A New Journey Starts with a Stone in My Pocket

Day 1,973, 15:15 Published in Ireland Ireland by Arjay Phoenician III

A point to be made: the name Arjay Phoenician is already known in this world. My grandfather was a traveler, he wrote with passion that sometimes got away from him, he was called friend and bastard by paupers and presidents all over this wicked world, he made love with some of the most beautiful women ever to walk these sands, and, for the most part, he was a somebody.

I am not him.

Had I merely wanted to continue my grandfather’s legacy, I would have begun my new journey in Bolivia, dug up his bones along the shores of Lake Titicaca, taken his old medals and pinned them to my chest as if they were my own, acquainted myself all of his old drinking buddies and political contacts, and moved ahead, as if the several years between his lonely death and my birth were but an overnight spell.

I was born in Mayo last week and moved to Belfast when the Irish took the region over. This is my home. Wherever I roam, I may fight for other armies and vote in elections elsewhere, but this is where I plant my flag, where I build my fort, where I will always return, not just in her time of need, but in my time of renewal.

I can assure you, this will not be a dialogue of leprechauns and shamrocks and the kiddie dreams of rolling emerald meadows. This is going to be about salty men in a salty town.

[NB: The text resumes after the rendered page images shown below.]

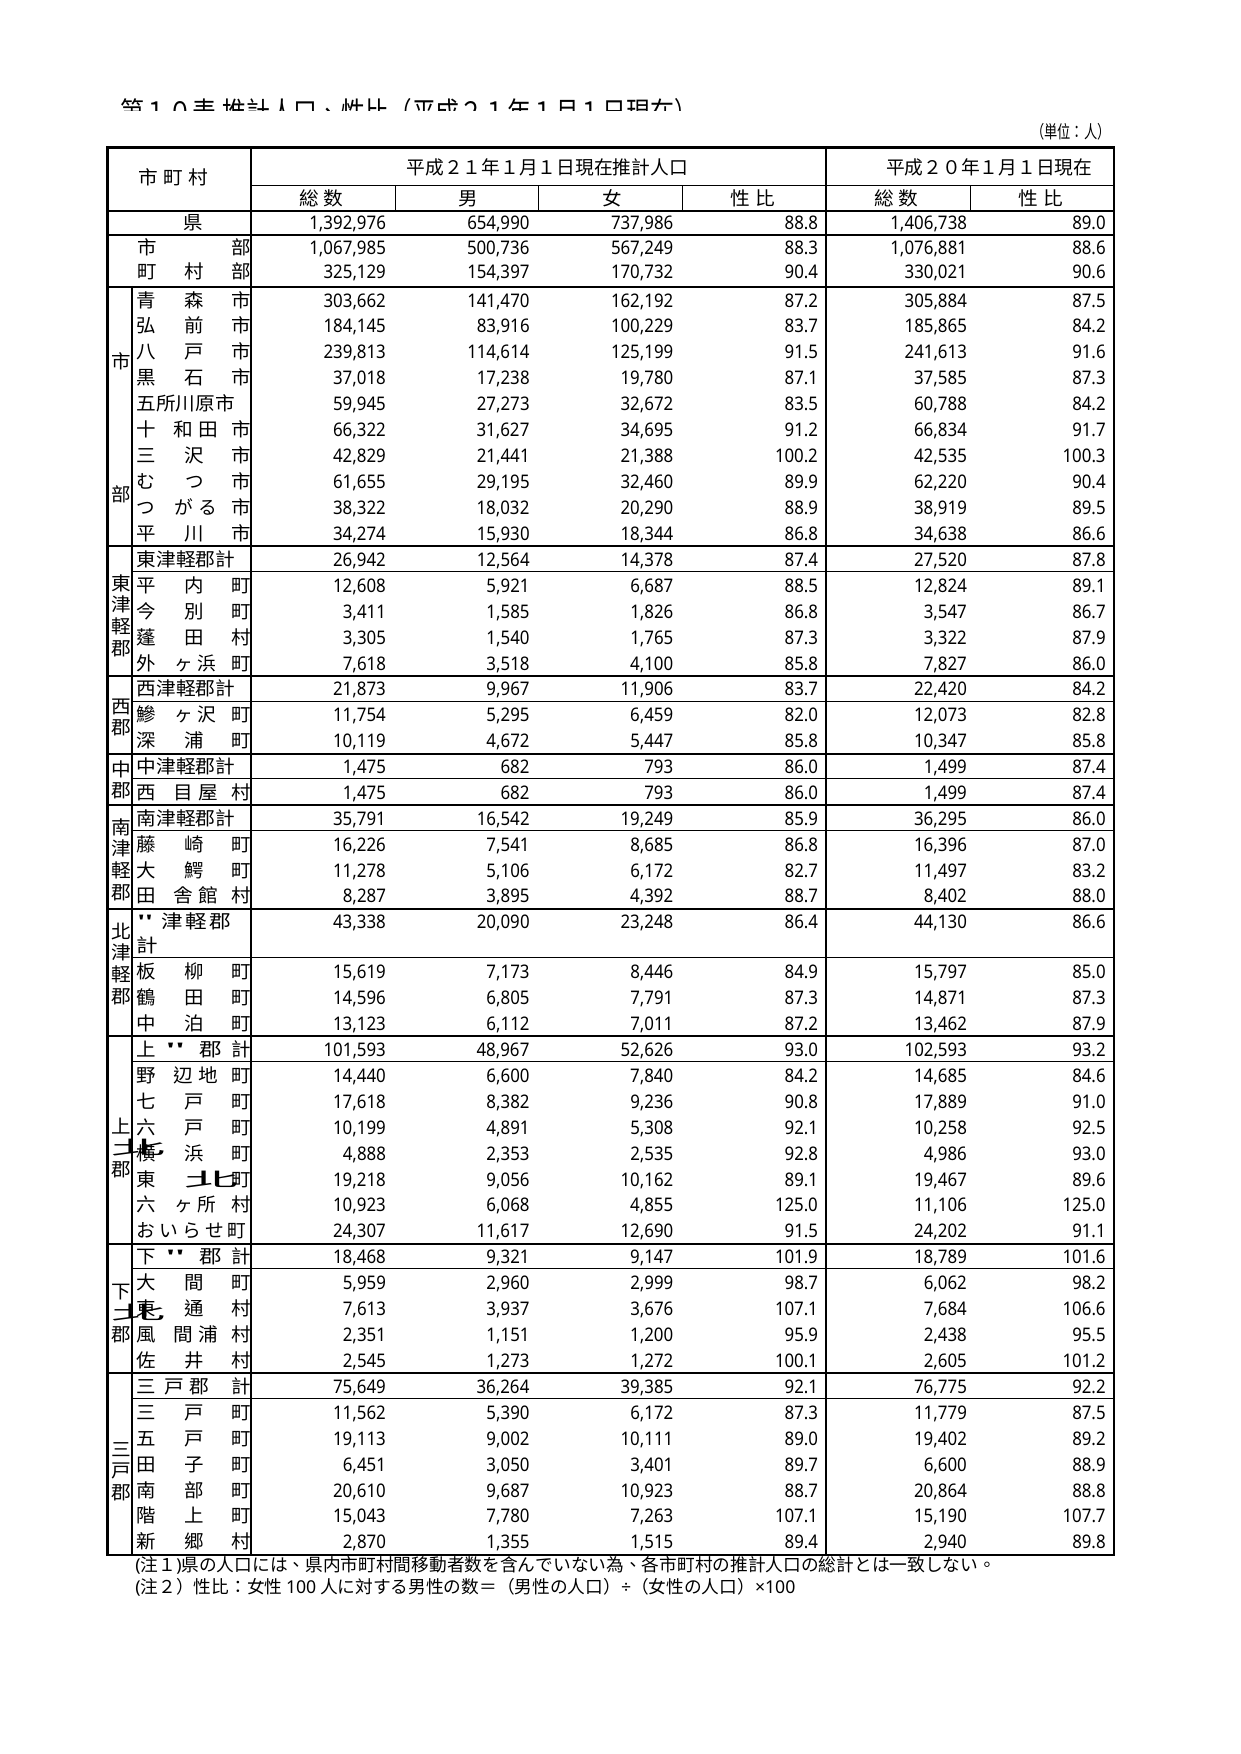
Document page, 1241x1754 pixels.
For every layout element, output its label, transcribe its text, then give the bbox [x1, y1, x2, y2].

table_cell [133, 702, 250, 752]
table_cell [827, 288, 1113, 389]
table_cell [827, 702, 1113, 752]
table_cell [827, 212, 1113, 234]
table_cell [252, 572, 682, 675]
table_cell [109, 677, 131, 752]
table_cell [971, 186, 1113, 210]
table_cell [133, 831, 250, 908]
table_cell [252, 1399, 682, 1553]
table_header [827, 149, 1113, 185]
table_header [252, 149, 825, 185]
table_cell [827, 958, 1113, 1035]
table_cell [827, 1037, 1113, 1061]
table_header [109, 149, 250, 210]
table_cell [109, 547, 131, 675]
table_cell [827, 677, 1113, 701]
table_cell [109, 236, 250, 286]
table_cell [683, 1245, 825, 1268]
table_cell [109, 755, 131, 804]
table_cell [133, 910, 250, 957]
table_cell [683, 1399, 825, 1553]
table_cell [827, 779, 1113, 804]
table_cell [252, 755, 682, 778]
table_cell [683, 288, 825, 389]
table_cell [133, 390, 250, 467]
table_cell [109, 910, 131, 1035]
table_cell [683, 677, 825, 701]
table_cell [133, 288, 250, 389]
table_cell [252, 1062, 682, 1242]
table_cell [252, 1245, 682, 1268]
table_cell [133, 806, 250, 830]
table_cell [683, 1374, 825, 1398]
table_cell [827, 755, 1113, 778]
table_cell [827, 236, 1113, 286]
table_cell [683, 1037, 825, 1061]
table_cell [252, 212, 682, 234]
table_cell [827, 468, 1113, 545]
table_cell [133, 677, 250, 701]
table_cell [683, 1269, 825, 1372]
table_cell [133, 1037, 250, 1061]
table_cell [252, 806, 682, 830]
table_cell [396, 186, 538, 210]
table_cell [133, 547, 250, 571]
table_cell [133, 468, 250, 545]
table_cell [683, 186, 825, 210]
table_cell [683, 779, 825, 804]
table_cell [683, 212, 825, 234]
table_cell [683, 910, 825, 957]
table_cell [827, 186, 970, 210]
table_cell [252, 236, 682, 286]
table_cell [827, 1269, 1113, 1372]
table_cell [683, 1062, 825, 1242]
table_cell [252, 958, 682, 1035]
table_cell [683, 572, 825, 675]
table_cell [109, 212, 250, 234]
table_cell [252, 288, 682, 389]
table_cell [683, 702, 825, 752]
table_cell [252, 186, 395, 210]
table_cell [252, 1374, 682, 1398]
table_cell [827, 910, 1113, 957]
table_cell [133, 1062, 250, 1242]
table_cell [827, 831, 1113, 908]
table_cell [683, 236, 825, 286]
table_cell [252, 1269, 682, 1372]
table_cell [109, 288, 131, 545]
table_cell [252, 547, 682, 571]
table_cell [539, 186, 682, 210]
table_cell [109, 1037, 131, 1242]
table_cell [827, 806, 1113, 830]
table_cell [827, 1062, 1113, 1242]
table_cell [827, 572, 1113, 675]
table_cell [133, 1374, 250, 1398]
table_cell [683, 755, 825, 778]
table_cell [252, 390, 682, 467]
text (注２）性比：女性100人に対する男性の数＝（男性の人口）÷（女性の人口）×100 [135, 1575, 1155, 1598]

I want to explore the height and breadth of this world for myself, I want to encounter the quarter-million inhabitants as friend and foe, in the chatrooms and on the battlefields. I want to bleed and to make you bleed. And laugh. And ache. I want to fight at your side, know you for your own troubles and make them my own, but I also want to fight on the other side of the world, take you into battle with me, grow richer for those experiences and come back here to make them part of Belfast.

AN IRISH BELFAST. Forever an Irish Belfast.

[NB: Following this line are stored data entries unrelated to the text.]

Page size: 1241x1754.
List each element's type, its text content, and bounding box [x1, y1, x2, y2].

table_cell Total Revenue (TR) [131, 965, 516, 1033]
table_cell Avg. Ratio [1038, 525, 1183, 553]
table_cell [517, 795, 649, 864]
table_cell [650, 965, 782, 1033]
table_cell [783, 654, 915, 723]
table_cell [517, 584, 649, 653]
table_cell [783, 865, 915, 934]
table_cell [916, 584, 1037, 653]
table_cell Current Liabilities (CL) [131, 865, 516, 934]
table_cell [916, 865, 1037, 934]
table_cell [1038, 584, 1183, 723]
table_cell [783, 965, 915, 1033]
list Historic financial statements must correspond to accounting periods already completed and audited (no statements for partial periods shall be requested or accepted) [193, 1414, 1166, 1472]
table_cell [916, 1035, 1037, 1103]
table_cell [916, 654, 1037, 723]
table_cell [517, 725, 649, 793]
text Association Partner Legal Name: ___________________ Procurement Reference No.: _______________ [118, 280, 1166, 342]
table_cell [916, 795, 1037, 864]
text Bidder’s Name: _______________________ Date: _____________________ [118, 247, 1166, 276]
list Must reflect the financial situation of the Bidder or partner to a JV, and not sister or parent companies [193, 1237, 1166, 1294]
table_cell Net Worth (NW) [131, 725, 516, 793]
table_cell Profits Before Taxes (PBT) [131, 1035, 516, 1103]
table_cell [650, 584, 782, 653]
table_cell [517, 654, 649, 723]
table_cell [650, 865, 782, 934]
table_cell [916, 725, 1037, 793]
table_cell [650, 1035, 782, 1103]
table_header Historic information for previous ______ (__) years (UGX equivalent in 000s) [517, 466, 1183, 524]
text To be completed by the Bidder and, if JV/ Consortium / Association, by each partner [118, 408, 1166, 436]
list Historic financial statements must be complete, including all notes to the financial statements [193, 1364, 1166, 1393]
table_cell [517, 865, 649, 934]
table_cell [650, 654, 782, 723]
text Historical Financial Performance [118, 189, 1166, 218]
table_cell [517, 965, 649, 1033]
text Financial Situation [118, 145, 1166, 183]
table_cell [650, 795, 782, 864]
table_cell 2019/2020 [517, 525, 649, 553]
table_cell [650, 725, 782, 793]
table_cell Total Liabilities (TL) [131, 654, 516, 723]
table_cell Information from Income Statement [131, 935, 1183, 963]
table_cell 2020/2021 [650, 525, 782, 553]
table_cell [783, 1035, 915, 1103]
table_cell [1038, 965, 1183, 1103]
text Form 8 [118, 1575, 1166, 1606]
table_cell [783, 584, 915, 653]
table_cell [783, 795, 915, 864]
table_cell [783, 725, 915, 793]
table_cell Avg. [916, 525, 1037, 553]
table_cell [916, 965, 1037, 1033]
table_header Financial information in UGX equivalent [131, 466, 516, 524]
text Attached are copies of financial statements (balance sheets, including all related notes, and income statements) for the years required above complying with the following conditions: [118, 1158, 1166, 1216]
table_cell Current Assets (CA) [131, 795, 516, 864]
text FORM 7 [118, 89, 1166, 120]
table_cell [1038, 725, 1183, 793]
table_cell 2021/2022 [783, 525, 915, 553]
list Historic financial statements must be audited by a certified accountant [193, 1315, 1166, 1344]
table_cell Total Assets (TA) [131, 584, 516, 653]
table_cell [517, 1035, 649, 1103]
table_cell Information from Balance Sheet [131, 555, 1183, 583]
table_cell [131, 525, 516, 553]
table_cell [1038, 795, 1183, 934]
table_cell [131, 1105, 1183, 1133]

What wanderlust drove my grandfather mad, it lures me as well. If there is a kernel of something noble in this world, if after almost two-thousand days there’s been a sighting of something beautiful, I want to see it, be part of it, enrich it, let it enrich me. Countries rise and fall, armies plow over continents and then vanish, kings are crowned and then toppled, all in vain. There must be something higher than all of that, something that keeps our attention and rivets our interest. May Dio grant me with the wisdom to go forth with dignity and not arrogance, may fortune favor the foolish, and may I make a friend or two along the way.

So I pick up a stone from the shore and push it into my pocket before I begin. Wish me luck. I wish you luck as well.